研究課題
TAM受容体チロシンキナーゼTyro3について、標的分子であるGas6との結合解析を進めた。これまでの解析で見出した、Tyro3のホモダイマー化を解消する変異体Tyro3 NRと糖鎖修飾化された野生型Tyro3を解析の対象とした。なお、野生型Tyro3とTyro3 NRのGas6との結合の強さが同程度であることはSPRにより明らかにしている。大腸菌とK.lactisを用いてそれぞれ糖鎖修飾が無いTyro3 NRと、糖鎖修飾があるGlycoTyro3を調製し、Gas6についてはヒト細胞から調製した。まず、Tyro3 NRとGlycoTyro3のNMR解析を進め、主鎖[15N,1H]化学シフトの帰属がほぼ完了した。glycoTyro3については糖鎖切断を行い、糖鎖の有無でスペクトルを比較し、構造に大きな違いはないことを確認した。また、glycoTyro3とTyro3 NRのスペクトルの比較から、アミノ酸配列から予想された部位に糖鎖が付加されていることを確認出来た。さらに、Transferred Cross Saturation法を用いてTyro3 NR上のGas6結合部位を同定することにも成功し、その結果、Gas6結合部位と糖鎖修飾部位が互いに異なることが強く示唆された。この結果は、前年度に行ったSPRとゲルろ過による結合解析の結果を支持している。一方、もう一つのTAM受容体チロシンキナーゼMerについてはK. lactisによる大量調製方法の確立に成功したものの、選択的安定同位体標識化を試みたが、目的アミノ酸の標識効率が低いという問題に直面した。そこで、計画を変更してまずは標識効率を上げることが出来る系を開発した。
3: やや遅れている
Tyro3については、糖鎖修飾、構造及び機能に関する知見を積み重ねてきている。一方Merについては、これまでの試料調製やNMRに関する各種条件検討の結果、選択的安定同位体標識化が必要なことが示された。Merもまた糖鎖修飾の有無で構造と機能を調べる必要があるため、糖鎖の付加が可能なK.lactisによる調製を試みてきた。しかし、いくつかのメチル基を有するアミノ酸残基の選択的安定同位体標識化の効率が低いことが明らかとなった。今年度は共同研究者が中心となりK.lactisによる選択的安定同位体標識化及び重水素化の検討が行われ、方法が確立された。今後はこれを用いてMerの選択的安定同位体標識化を目指す。

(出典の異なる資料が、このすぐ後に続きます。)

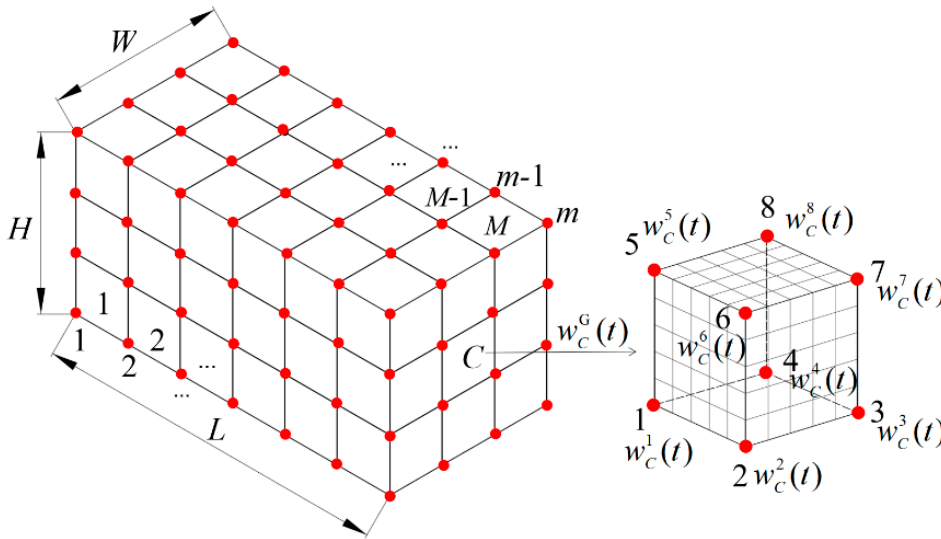
Figure 3. Definition of design variables.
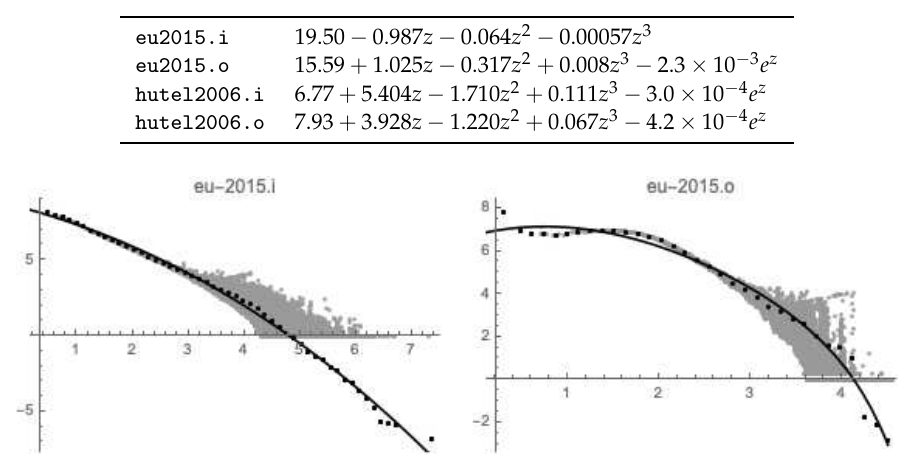
Table 4. Solutions of four selected directed graphs.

平成25年度に確立したK. lactisによる目的アミノ酸を効率良く選択的に安定同位体標識化することが出来る系を用いて、Merの各種選択的安定同位体標識化及び大量調製を行なう。またそれを用いてNMR解析を行う。
平成25年度にMerのK. lactisによる選択的安定同位体標識化、大量調製、NMR解析を行い、その結果と結合実験のデータを基に結合様式を明らかにするとともに、国際学会で発表する予定であった。しかし、目的アミノ酸の標識化効率が低いことが明らかとなり、計画を変更して効率を上げるための系を開発し、その系を用いてMerの選択的標識化及び大量調製、NMR解析を行うこととしたため、未使用額が生じた。このため、平成25年度に確立した目的アミノ酸を効率良く選択的に安定同位体標識化することが出来る系を用いて、Merの各種選択的安定同位体標識化及び大量調製、NMR解析を行い、国際学会での発表を次年度に行うこととし、未使用額はその経費に充てることにしたい。